Data:
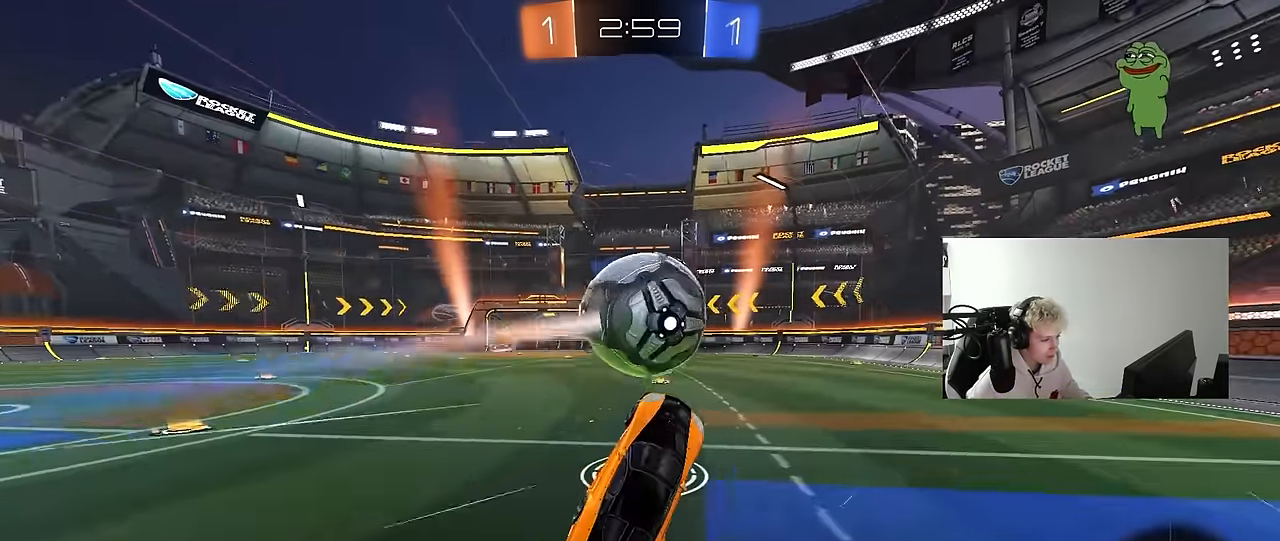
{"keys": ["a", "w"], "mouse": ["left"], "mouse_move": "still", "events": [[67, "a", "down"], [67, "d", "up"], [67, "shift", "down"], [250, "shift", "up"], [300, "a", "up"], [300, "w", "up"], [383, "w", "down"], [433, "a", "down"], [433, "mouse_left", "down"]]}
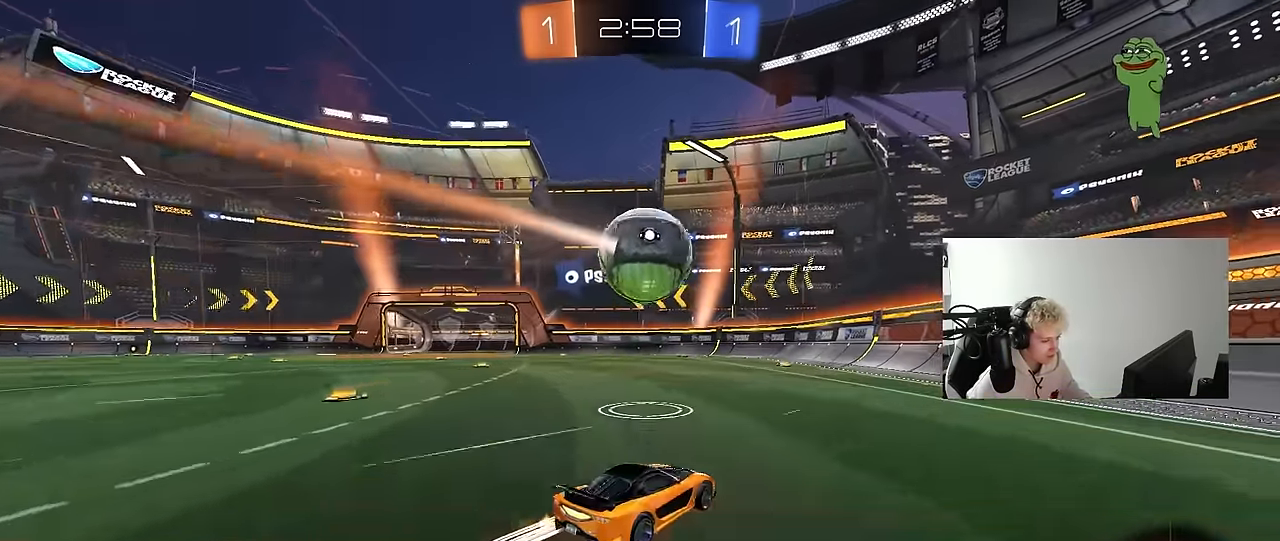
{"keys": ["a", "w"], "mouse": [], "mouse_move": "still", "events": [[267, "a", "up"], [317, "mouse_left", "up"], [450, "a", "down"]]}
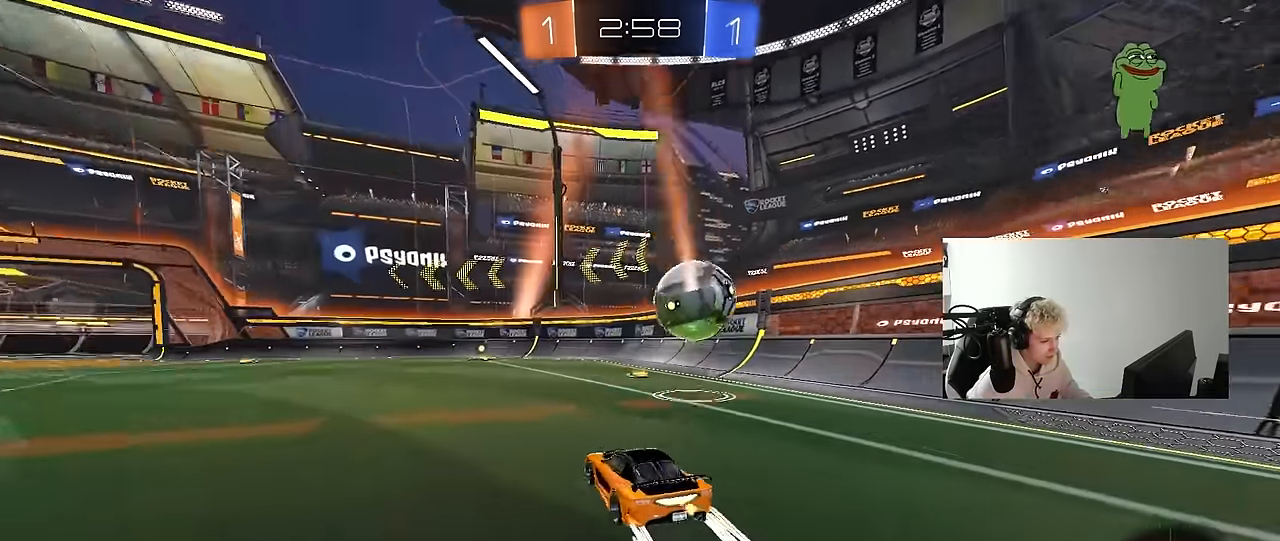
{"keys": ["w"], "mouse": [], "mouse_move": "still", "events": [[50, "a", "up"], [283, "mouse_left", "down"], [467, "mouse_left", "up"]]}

Exercise goal: The expected output is the complete listing, word for word, without any picture.

Answer section:
{"keys": ["a", "w"], "mouse": ["left"], "mouse_move": "still", "events": [[67, "a", "down"], [67, "d", "up"], [67, "shift", "down"], [250, "shift", "up"], [300, "a", "up"], [300, "w", "up"], [383, "w", "down"], [433, "a", "down"], [433, "mouse_left", "down"]]}
{"keys": ["a", "w"], "mouse": [], "mouse_move": "still", "events": [[267, "a", "up"], [317, "mouse_left", "up"], [450, "a", "down"]]}
{"keys": ["w"], "mouse": [], "mouse_move": "still", "events": [[50, "a", "up"], [283, "mouse_left", "down"], [467, "mouse_left", "up"]]}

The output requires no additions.